Whatever it means, I think you can do without it.

I have an internet modem too and my FIOS phone is connected to it, but there is no need to drag that into the alarm connection. The alarm is juust connected to the same two wires the telephone is connected to.

You have had breakins while you're on the phone? Or your just testing to see what happens? Most breakins won't happen while I'm there. If it's a home, they break in while people are away at work. if it's a business, they break in when people have left for the day. And the odds are slim that someone will be trying to leave a message when there is a breakin, but if thhey are, you should still see who called from your caller-id record or the start of their messsage, or they can realize their call was interrupted and call again.

So they'll call again.

My phone line was in the basement and so was my burglar alarm. But I moved the computer upstairs and for other reasons, when I got optical internet, I moved the phone line upstairs, and I only have one corded phone upstairs and 3 cordless phones. So now, to connect the burglar alarm to the phone, I had to run a wire from the basement to the 2nd floor. I don't like that, BUT if I wanted the alarm to interrupt my phone calls, I'd have to run the wire up those two flights, then down, then up again.

Really not worth it for reassons above. So if perchance I was on the phone when someone broke in, I'd hear the phone being "dialed" by the alarm, and I'd know someone had broken in. Then if I yelled, I think he would leave. Otherwise, if the phone line is busy because someone is leaving a message, iirc the alarm waits and calls again in a couple minutes. Yours might do that whether mine does or not.

Sounds easier to get a cell phone, a smart phone. They are very handy, especially for phone calls and google maps when you are in the car. Finds nearby restaurants, gas stations, movie theatres, booksstores, liquor stores, whatever you want. Especially good when you are out of town and don't know where everything is. But evren in town, you can look up the phonenumbe on the phone, then call up a restaurant and order take out, so you don't have to wait once you're there. Or you can check how early or late some place is open.

Mint Mobile is good and iirc $15 a month for the first 3 months and continuing if you pay by the year. Tell 'em Micky sent you and I get a free month.

Reply to
micky

It's not clear how this alarm system is connected to a "phone line" and internet. Decades ago these alarms were connected in series with the copper phone lines where they entered the house. That way if an alarm call had to be made, the system could disconnect the rest of the home phone wiring from the line, cutting off any ongoing calls, to make it's emergency call. Then VOIP started to roll out and there were problems because the VOIP phone adapters would not work reliably with the alarm system modem. Today new systems generally connect to the internet directly.

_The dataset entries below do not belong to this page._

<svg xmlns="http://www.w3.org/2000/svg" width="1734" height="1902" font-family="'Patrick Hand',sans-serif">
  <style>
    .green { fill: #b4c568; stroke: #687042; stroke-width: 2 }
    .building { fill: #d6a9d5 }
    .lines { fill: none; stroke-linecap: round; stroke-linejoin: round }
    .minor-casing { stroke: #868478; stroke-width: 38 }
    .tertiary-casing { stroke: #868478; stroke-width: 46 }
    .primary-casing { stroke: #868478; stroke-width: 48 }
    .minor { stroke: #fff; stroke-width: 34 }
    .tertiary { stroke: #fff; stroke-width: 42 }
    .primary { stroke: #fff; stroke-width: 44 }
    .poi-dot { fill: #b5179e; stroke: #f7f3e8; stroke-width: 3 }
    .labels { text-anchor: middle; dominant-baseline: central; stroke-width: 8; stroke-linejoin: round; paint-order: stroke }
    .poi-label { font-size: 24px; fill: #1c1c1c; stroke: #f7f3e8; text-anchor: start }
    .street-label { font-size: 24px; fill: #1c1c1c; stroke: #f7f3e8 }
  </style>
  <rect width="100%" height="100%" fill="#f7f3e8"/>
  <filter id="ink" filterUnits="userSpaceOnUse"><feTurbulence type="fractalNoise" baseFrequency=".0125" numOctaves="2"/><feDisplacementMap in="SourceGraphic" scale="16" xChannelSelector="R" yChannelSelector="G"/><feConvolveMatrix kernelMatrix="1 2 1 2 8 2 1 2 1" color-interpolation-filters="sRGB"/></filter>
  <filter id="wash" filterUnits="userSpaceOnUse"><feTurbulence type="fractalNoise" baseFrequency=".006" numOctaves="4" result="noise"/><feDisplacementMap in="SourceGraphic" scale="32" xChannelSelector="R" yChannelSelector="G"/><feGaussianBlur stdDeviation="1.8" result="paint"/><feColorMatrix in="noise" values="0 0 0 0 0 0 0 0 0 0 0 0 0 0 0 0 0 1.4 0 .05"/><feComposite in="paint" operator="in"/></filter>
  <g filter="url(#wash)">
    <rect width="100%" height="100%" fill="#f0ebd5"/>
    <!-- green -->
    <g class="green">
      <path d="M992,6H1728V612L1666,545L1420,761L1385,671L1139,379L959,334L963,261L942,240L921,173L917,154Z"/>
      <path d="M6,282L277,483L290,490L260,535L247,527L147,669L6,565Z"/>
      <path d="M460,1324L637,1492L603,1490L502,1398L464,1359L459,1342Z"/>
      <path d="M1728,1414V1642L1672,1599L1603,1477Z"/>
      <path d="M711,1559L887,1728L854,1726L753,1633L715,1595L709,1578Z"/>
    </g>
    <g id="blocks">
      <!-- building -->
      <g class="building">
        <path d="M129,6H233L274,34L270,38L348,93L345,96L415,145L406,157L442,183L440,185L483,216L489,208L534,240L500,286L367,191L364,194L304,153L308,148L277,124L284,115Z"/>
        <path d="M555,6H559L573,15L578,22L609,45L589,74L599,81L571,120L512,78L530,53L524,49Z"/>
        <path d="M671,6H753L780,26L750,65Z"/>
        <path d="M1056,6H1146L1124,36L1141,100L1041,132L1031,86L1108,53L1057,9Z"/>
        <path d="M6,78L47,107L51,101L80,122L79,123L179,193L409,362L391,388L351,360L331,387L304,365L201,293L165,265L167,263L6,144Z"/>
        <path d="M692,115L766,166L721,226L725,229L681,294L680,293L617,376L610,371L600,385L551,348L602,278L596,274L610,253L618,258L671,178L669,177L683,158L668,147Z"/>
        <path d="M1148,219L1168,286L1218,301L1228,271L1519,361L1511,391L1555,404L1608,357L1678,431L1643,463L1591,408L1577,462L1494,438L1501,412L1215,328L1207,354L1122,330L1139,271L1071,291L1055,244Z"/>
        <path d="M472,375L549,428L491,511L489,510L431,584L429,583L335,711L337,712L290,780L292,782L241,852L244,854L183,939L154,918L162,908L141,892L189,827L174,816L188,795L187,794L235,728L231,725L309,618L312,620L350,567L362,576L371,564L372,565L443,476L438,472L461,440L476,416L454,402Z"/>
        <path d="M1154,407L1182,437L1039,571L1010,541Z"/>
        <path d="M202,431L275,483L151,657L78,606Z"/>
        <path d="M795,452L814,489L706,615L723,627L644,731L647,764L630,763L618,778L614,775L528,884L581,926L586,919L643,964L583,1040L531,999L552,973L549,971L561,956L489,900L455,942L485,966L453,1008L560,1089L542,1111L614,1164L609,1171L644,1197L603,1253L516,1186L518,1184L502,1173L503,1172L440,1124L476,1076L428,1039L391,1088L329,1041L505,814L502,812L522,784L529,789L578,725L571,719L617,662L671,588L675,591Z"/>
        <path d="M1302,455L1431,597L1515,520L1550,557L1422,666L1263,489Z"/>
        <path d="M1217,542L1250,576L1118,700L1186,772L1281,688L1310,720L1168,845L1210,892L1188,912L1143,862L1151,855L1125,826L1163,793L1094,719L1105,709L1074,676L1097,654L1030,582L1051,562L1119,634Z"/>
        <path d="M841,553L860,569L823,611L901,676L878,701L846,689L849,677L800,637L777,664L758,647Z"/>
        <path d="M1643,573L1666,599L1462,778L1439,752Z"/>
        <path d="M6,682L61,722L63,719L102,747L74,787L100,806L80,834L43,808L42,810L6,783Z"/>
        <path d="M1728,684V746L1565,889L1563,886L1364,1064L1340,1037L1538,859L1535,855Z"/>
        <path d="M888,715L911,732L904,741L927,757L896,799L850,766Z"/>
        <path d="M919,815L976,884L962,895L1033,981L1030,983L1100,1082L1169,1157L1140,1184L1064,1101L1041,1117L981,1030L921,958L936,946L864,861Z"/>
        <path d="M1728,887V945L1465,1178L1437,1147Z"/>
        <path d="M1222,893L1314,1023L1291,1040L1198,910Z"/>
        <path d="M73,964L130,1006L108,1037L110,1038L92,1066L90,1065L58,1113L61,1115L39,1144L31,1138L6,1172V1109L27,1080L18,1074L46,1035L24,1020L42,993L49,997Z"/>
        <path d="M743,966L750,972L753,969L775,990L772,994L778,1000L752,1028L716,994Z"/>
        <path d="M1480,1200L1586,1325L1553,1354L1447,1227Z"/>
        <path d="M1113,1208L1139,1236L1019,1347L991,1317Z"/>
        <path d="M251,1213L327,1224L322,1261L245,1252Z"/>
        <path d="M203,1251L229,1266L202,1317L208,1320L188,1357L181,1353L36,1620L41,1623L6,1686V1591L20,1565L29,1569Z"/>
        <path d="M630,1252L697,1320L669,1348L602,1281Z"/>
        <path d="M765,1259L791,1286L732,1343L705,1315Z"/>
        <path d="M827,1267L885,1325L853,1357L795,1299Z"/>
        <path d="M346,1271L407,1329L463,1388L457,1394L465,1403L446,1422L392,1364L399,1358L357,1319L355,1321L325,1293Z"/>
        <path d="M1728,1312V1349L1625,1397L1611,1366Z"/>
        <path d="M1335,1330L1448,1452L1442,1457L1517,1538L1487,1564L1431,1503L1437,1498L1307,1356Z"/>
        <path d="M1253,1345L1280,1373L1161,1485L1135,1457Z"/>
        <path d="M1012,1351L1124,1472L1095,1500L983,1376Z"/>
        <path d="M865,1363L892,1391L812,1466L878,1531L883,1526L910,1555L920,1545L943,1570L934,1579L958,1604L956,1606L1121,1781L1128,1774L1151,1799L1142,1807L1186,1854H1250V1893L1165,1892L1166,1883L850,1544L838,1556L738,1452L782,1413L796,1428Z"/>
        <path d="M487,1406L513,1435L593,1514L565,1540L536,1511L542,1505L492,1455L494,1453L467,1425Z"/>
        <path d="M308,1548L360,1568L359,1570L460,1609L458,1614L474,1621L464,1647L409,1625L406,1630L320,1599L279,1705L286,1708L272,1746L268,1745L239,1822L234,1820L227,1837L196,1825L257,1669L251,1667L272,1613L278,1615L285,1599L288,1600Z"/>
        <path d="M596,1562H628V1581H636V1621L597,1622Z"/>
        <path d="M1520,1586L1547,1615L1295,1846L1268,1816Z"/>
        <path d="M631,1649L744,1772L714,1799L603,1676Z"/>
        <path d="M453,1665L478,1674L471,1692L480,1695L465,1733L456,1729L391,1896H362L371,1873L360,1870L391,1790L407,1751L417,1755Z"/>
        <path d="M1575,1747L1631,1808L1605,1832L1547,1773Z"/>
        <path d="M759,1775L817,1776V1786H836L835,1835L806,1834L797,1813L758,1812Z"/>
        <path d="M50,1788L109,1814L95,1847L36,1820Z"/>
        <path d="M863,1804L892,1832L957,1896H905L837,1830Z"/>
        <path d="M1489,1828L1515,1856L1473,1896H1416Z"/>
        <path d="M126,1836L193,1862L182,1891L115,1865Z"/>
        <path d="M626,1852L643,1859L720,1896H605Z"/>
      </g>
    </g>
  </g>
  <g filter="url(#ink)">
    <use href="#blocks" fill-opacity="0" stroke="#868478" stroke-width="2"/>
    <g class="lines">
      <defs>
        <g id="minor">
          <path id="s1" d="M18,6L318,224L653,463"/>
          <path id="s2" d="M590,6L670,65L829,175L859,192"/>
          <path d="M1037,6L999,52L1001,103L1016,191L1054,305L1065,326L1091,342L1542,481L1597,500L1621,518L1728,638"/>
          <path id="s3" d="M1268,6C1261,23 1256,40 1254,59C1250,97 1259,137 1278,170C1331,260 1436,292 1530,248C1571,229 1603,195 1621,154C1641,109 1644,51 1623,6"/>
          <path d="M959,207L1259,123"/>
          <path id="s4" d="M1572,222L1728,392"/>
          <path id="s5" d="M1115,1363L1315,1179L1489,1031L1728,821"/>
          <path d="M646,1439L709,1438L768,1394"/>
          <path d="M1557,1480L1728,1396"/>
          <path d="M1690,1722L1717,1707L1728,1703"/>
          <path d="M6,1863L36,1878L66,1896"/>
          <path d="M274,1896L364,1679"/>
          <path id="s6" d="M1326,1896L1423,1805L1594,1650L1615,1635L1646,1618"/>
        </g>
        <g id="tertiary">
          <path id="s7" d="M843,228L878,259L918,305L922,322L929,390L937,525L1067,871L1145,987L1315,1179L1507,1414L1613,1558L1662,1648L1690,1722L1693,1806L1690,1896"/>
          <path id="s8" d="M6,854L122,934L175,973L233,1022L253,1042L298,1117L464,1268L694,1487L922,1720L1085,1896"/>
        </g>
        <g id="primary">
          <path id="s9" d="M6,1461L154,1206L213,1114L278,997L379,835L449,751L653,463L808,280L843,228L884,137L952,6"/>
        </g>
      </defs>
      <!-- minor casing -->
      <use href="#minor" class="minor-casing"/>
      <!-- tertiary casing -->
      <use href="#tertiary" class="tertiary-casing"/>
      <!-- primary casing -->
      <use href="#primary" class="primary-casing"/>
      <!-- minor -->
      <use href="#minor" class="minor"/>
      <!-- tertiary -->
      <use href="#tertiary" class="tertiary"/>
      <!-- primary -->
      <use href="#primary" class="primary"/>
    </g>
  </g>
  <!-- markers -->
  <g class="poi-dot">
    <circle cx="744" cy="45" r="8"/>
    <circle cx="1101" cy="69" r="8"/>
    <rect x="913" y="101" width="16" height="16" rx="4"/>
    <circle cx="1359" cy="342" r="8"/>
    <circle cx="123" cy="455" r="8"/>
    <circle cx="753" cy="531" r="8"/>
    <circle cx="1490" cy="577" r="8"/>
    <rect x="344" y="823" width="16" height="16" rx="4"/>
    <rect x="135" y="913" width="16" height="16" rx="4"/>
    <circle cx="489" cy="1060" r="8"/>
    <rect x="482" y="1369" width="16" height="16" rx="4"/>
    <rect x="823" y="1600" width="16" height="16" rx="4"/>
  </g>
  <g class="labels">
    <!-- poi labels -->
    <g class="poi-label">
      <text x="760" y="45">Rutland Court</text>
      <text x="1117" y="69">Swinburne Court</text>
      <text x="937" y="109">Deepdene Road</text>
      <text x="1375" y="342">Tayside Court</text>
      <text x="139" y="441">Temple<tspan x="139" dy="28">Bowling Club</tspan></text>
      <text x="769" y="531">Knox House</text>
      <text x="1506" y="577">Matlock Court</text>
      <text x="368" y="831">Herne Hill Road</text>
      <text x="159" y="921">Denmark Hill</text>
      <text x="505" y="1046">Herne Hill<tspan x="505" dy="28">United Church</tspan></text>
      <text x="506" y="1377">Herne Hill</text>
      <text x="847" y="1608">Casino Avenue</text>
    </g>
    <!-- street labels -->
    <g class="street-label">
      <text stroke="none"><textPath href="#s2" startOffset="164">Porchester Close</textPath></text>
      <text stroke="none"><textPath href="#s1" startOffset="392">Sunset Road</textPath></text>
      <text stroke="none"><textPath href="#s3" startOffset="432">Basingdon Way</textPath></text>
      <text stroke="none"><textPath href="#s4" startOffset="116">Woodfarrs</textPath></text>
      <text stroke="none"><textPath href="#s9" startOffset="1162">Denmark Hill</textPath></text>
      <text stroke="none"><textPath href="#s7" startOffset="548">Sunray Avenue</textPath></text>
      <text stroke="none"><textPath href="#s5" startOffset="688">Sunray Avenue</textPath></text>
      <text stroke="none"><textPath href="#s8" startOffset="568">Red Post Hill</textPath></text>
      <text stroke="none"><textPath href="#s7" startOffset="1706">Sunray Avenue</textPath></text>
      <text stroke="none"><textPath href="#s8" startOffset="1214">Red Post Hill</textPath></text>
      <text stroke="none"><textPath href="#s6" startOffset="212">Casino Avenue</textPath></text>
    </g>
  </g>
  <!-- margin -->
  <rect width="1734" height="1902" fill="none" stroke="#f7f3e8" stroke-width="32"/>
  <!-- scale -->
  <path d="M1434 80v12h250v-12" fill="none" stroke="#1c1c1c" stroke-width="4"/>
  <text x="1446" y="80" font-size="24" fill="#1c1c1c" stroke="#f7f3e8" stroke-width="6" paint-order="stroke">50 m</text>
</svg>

Couple of solutions. If this is an old panel that wants a copper phone line, there are companies that sell adapters that will go between that and ethernet, but that may require getting a different monitoring company. There are low cost ones you can find online, they probably provide the adapter and you can save $$$ monthly like $10 instead of $35. Or get a new panel put in that doesn't connect to the phone.

Reply to
trader_4

This all makes sense. I probably have what's considered an old board. Even when the phone and alarm were both in the basement, only 20 feet from each other, I didn't try using the alarm to seize the line, for the reasons in my other post. The need for the alarm to seize the line just seemed too small. BTW, the point of that is not what I implied. It's not so much for calls in progress or messages being left, but so a burglar can't pick up some extension and prevent the alarm from calling the police or monitoring company.

When we had dial phones, just picking up a phone before the alarm had dialed all its numbers would keep the alarm from dialing out. With touch-tone, picking up another extension doesn't interfere with dialing but pressing even one number on the keypad will. (Unless the last 4 numbers are for example, 2222, and the burglar presses a 2.)

So seizing the line fills an important niche in security, but it seems to me to fulfill the least likely of situations.

For most targets, including perhaps the OP (we don't know if it's a business or a residence, and if a residence, if it's a bungalow or a

30-room mansion with diamonds in the dresser), I don't see the burglar as so experienced that the first thing he does is pick up an extension. And that would not stop my (or his) sirens from going off. Or the alarm from dialing again later, if they do that. (It's also affected by whether the burglar goes in via a delay-entry, like the front door, that gives maybe 30 seconds, any other entry that starts the process immediately, and how far from the entry point is the nearest phone.)

So I like your ideas, but something he can do today without shopping and without spending any money, until he gets around to your ideas, is just connect the alarm phone output in parallel with the phone , including a voip phone (which is what I have and the system I describe works**.)

I don't know how they connect things to the internet, but for the phone, there is an incoming wire and an outgoing one. They may both be there. Be sure to disconnect the incoming, from the phone itself to the alarm board, and leave the outgoing, from the board to the phone line. The markings on the board might be enough, or whatever docs you alarm company gave you, but if not many boards have their notes on the internet. If you're not sure you have it right, you can test it and see if the alarm dials out. You should test all parts of the system anyhow, although I guess you do that or you wouldn't know you have a problem.

** I set the alarm off twice this summer, by frying hamburgers in a fry pan. The first time, the monitoring company called me and I told them the password and that it was nothing. The second time, they didn't bother to call me and the fire department came. So until I go out of town, I've disconnected the alarm from the phone The smoke detector otoh is hardwired to the alarm. That detector is the one in the 2nd floor hall that was installed in the new house, 44 years ago, and it still works well. 35 years ago I took it away from the ceiling and connected a relay primary across its buzzer and the relay secondary trips the fire section of the burglar alarm. (but I didn't have monitoring until 5 years ago.)